As Anne is chased by a grotesque figure, Blackburn begins to bleed from the eyes and convulse. To avoid being taken over, he shoots himself in the head. In a frenzy, Anne pours the gasoline into the tank and set it on fire. The resulting explosion knocks her unconscious. When she comes to, she finds the clothing James wore before his disappearance lying in the hallway, implying that the creature chasing her was "wearing" James.

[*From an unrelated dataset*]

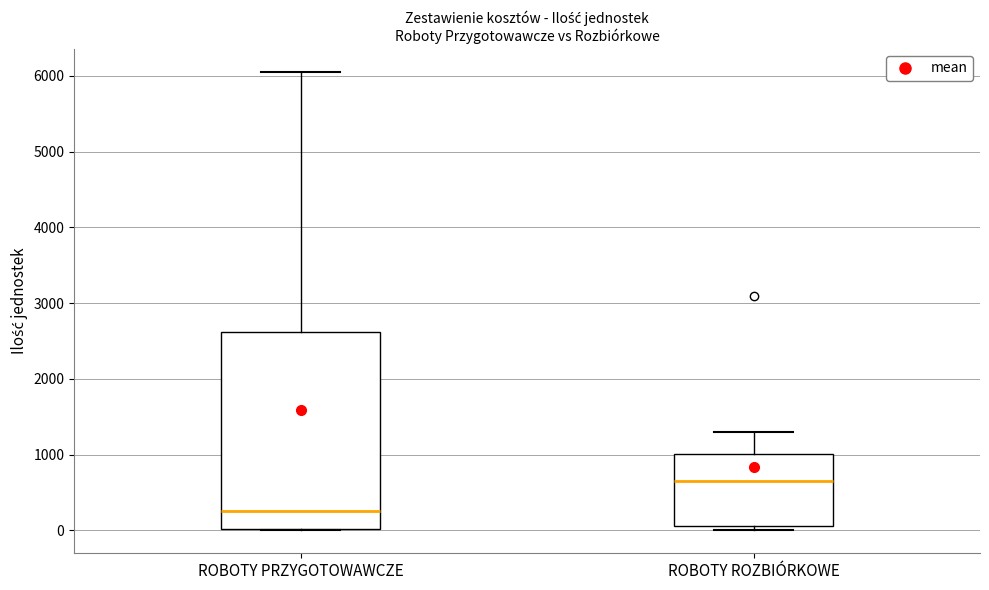

Comparing the boxes themselves (not the whiskers), which one is the tallest?

ROBOTY PRZYGOTOWAWCZE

Anne is taken into police custody and visited by a co-worker. She and Anne discuss the tape that Anne discovered. Eventually Anne realizes that DMT-19's effects can be passed along by human touch, which explains why she sees the creatures without having taken it. To her horror Anne discovers the entities have taken over her coworker (whose hand she had held earlier). Recovered footage on the tape reveals another Project MKUltra test subject: a college-aged Blackburn.

==Cast==
- Ted Levine as Thomas Blackburn
- Katia Winter as Anne Roland
- Michael McMillian as James Hirsch
- Monique Candelaria as Patient 14
- Chad Brummett as Dr. Kessle
- Jenny Gabrielle as Callie
- J.D. Garfield as Elderly Doctor
- Alex Gianopoulos as Renny Seegan
- David Midthunder as Raoul
- Vivian Nesbitt as Olivia Kmiec
- Ben Samuels as Science Editor
- Cyd Schulte as Laura Henrik
- William Sterchi as Henry Cale

==Production==
While creating Banshee Chapter, writer/director Blair Erickson was inspired by H. P. Lovecraft's short story "From Beyond", as well as the history of hallucinogenic drug experiments performed by the United States Government. Ted Levine was one of the first people cast for the movie, but casting the lead of Anne was more difficult and Erickson said he auditioned "several hundred" women before deciding on Katia Winter. Erickson also experienced difficulty with the film's limited budget and filming timeline, as they only had 28 days to film Banshee Chapter. As a result, some characters were eliminated from the beginning of the script in order to fit the limited shooting schedule.

==Reception==
Critical reception for Banshee Chapter was mostly positive and the film holds a rating of 77% on Rotten Tomatoes based upon 22 reviews. However, the it only rated 5.4 stars out of 10 on IMDb upon 11,000 reviews. Common praise for the film centered around Winter and Levine's performances, with both Screen Daily and Fearnet marking the performances as a highlight.